Photo by Linda Lee Clark
As the show went on, the sun set and the temperature dropped significantly, to everyone’s delight. I’m sure Barry was thanking the heavens for that one too, since his shirt was a completely different color by the start of the second song. With the night sky upon us and the botanical garden radiating in the background, the band chugged on with some of their more introspective songs, like “Desperation Song” and “The War Was In Color.” The latter has to truly be one of the best songs to come out in the past decade; not just for Carbon Leaf, but music in general. As the night came to an end (with their AMA-winning tune “The Boxer,” of course), you could see that everyone was completely satisfied with Barry, Terry, Carter, Jason, and Jon.

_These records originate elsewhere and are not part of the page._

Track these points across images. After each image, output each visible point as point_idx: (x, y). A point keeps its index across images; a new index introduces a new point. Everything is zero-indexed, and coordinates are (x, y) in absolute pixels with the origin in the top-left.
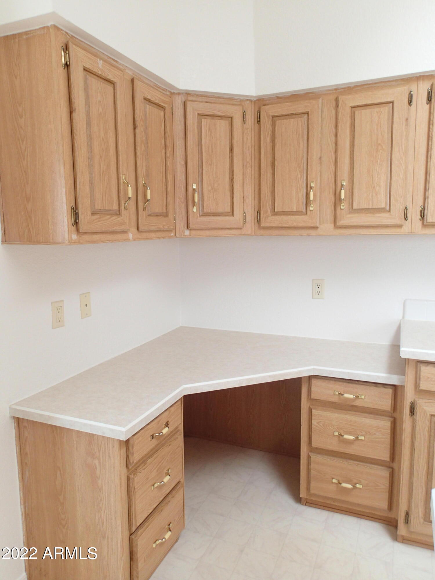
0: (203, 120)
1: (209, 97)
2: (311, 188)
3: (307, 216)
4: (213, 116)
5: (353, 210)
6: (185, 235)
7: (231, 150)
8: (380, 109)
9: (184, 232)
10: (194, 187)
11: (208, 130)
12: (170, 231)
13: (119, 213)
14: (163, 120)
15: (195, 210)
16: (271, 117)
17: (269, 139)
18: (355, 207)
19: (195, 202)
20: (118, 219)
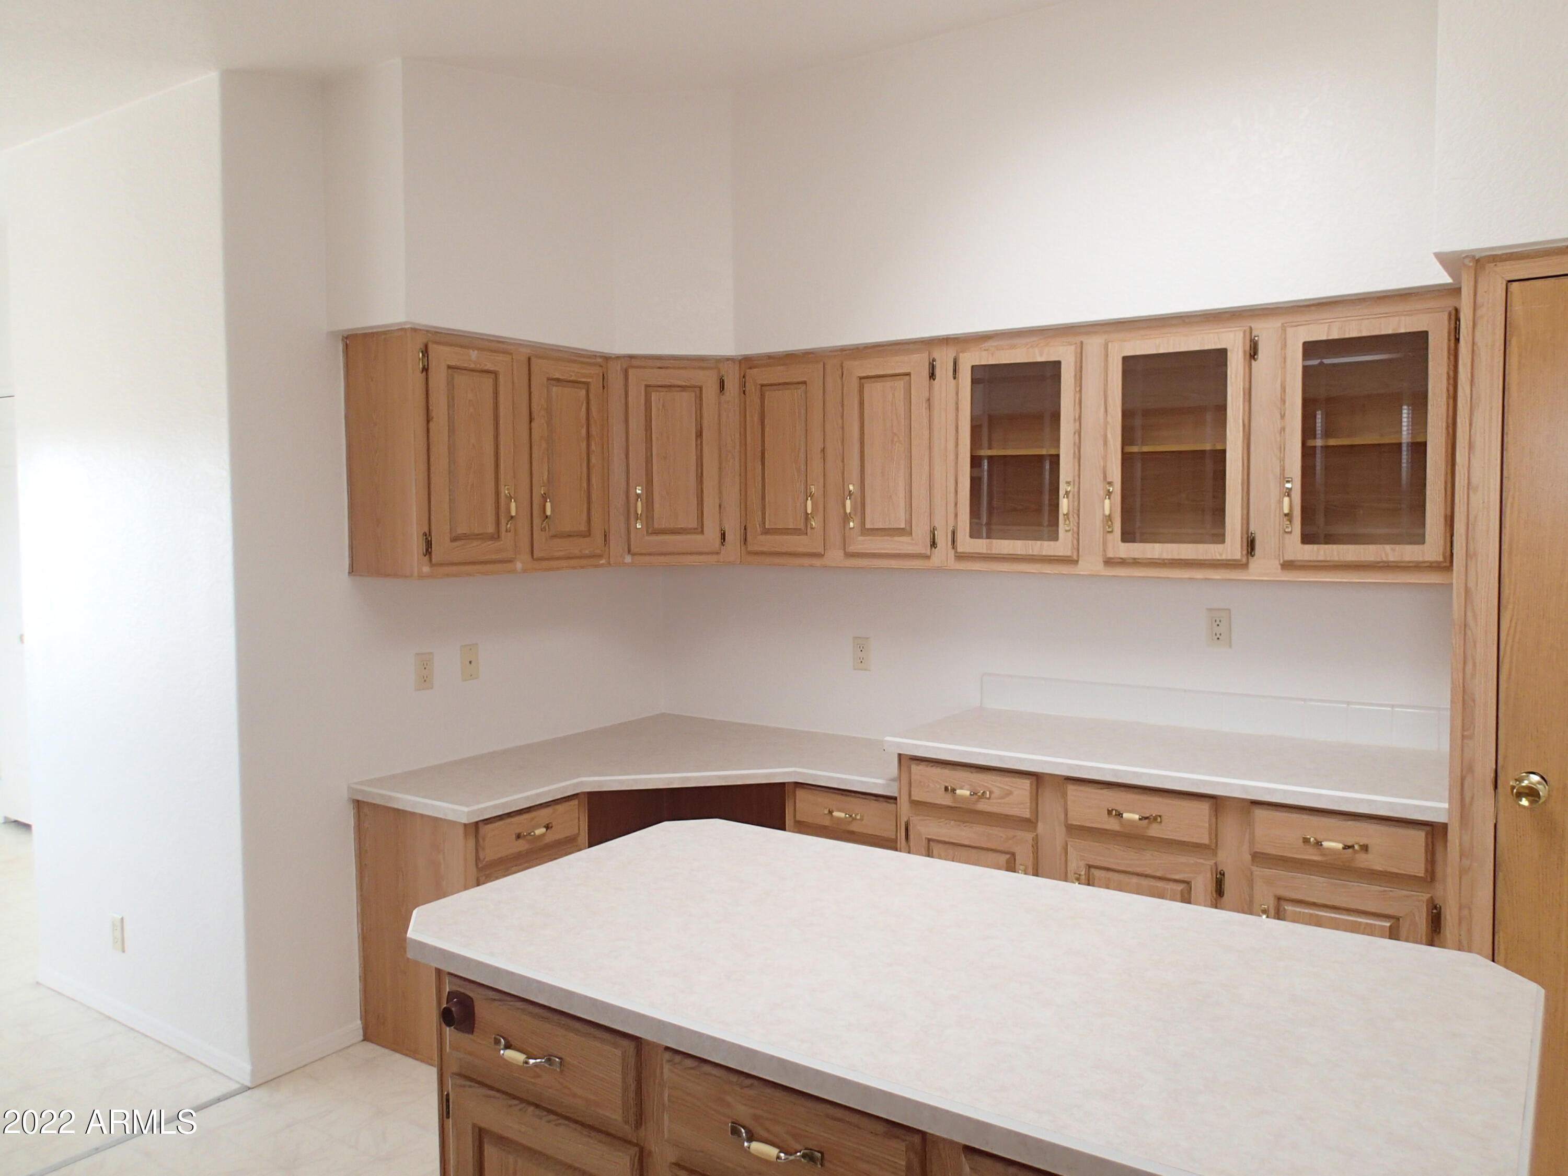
0: (653, 394)
1: (665, 360)
2: (811, 495)
3: (806, 537)
4: (670, 387)
5: (866, 531)
6: (625, 563)
7: (699, 435)
8: (894, 383)
9: (624, 558)
10: (639, 492)
11: (661, 407)
12: (600, 556)
13: (499, 536)
14: (583, 403)
15: (639, 526)
16: (759, 386)
17: (756, 418)
18: (868, 526)
19: (638, 514)
20: (496, 544)
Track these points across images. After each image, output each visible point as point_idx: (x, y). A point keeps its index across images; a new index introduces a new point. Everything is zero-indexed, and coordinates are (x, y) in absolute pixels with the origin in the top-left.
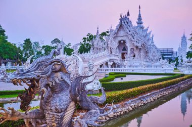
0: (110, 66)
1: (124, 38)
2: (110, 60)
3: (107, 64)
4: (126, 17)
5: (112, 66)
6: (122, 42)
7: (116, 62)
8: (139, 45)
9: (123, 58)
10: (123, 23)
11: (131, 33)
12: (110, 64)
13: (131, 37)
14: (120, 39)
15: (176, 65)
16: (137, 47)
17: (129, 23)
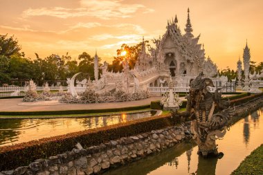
1: (172, 51)
3: (156, 82)
4: (174, 25)
6: (170, 55)
8: (191, 59)
9: (173, 75)
10: (171, 32)
11: (181, 44)
13: (180, 48)
16: (188, 61)
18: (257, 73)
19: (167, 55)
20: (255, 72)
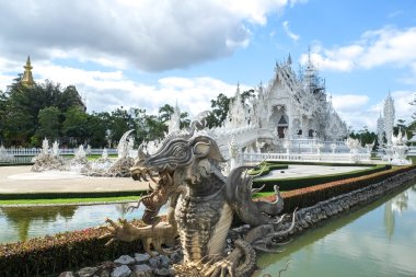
0: (259, 150)
1: (282, 102)
2: (260, 140)
3: (254, 145)
4: (285, 67)
5: (263, 150)
6: (279, 108)
7: (269, 142)
8: (309, 114)
9: (281, 135)
10: (280, 76)
11: (295, 92)
12: (260, 145)
13: (294, 100)
14: (277, 103)
15: (375, 149)
16: (305, 117)
17: (291, 76)
18: (403, 135)
19: (275, 108)
20: (400, 134)
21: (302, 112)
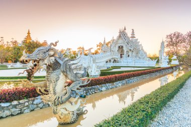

The band might not have played everyone’s favorite song (we’re still waiting for “Tip Toe,” guys), but they delivered a nearly two-hour performance that represented the best of their catalogue in a way that still feels new. Whether it’s by adding new introductions to songs like “What About Everything?” or inserting the “Walk This Way” riff into “Let Your Troubles Roll By,” Carbon Leaf has found a way to keep their catalogue from aging, which is no small feat. In fact, that’s a something a ton of other bands should start to incorporate into the concerts they’re charging an arm and a leg for. As the night closed, I began thinking about the city that often overlooks them and realized that really, Carbon Leaf is Richmond. Like the town, the band is full of charm, eclectic beyond belief, poignant and wise, chock full of surprises, always ready to entertain, and sadly, sometimes discounted. Carbon Leaf represents all the qualities that Richmond prides itself on, and shares the town’s success and setbacks better than any other band in the region. Carbon Leaf is Richmond, and at Groovin’ In The Garden, they proved why everyone loves Richmond.